* EXERCISE OBJECTIVE
After finding the line that includes "[471,232,511,251] [52,268,523,288] [52,305,212,325]" in the records below, transcribe it and each line after it through the last, exactly, and add nothing.

* EXERCISE MATERIAL

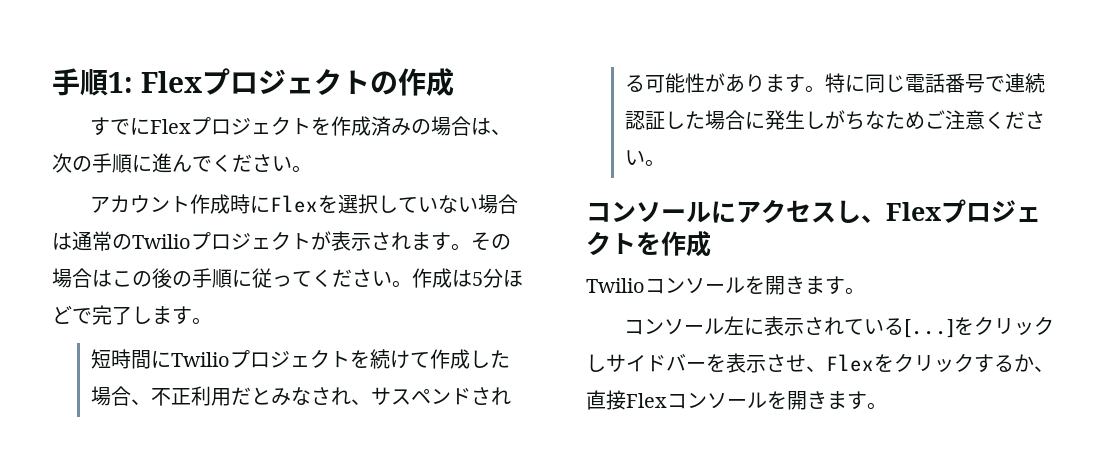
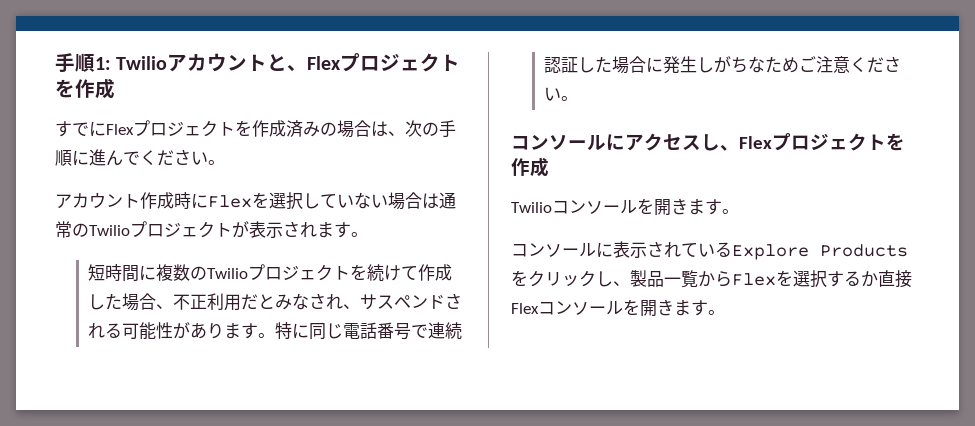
[140,68,398,95] Flexプロジェクトの -> [116,53,461,72] [55,79,75,98] Twilioアカウントと、Flexプロジェクトを
[471,232,511,251] [52,268,523,288] [52,305,212,325] その場合はこの後の手順に従ってください。作成は5分ほどで完了します。 -> (368, 234) none
(171, 359) none -> [156,264,208,281] 複数の
[723,316,744,335] 左 -> (596, 250) none
[903,319,954,338] [...] -> [732,244,908,260] Explore Products
[606,353,1054,373] サイドバーを表示させ、Flexをクリックするか、 -> [613,270,878,288] 、製品一覧からFlexを選択するか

* REPLY
[471,232,511,251] [52,268,523,288] [52,305,212,325] その場合はこの後の手順に従ってください。作成は5分ほどで完了します。 -> (368, 234) none
(171, 359) none -> [156,264,208,281] 複数の
[723,316,744,335] 左 -> (596, 250) none
[903,319,954,338] [...] -> [732,244,908,260] Explore Products
[606,353,1054,373] サイドバーを表示させ、Flexをクリックするか、 -> [613,270,878,288] 、製品一覧からFlexを選択するか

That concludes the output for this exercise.